▶ _Document text_:
------------------------------------------------------------
# Can't display in 1680x1050 with DVI on Samsung 2253LW/Visiontek Radeon X700



## Drache713 (Jan 3, 2009)

So i've been using an older Visiontek Radeon X700 video card for a while now (256MB, PCI-E, VisionTek Xtasy Radeon X700 (PCI-E, 256MB) specs and Graphics Card specifications - CNET Reviews ), and I just recently upgraded to a Samsung 22" 2253LW LCD monitor. I've been using the VGA/D-SUB/Analog connections for a while and it will display the native solution for the monitor 1680x1050 no problem.

So I decided to get a DVI cable to up the quality, but now it doesn't display right. I can adjust the screen resolution in display properties to 1680x1050, but it streches it out past the edge of the monitor and i have to scroll over with the mouse to get to the other parts of the screen that are streched beyond. I check in my ATI Catalyst Control Center and it says the maximum reported resolution for the monitor is now 1280x1064, and when I have my monitor display information about it's resolution it displays 1280x1064, even if I have it set on 1680x1050 in Windows.
------------------------------------------------------------
▶ _Records_:

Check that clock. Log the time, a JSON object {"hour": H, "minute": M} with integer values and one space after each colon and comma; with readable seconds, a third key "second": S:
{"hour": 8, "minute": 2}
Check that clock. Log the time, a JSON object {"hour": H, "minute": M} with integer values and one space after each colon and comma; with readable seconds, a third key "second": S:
------------------------------------------------------------
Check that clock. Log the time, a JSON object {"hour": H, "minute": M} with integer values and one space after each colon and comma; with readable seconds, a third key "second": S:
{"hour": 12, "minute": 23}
------------------------------------------------------------
▶ _Stated task_:
Answer these questions about the forum post on the Samsung monitor and DVI:
(a) How much memory does the Radeon X700 card have?
(b) Which connections displayed 1680x1050 without trouble?
(c) What maximum resolution does ATI Catalyst Control Center now report for the monitor?
The records are separate material, unrelated to the forum post.

▶ _Solution for this exercise_:
(a) 256MB
(b) The VGA/D-SUB/Analog connections
(c) 1280x1064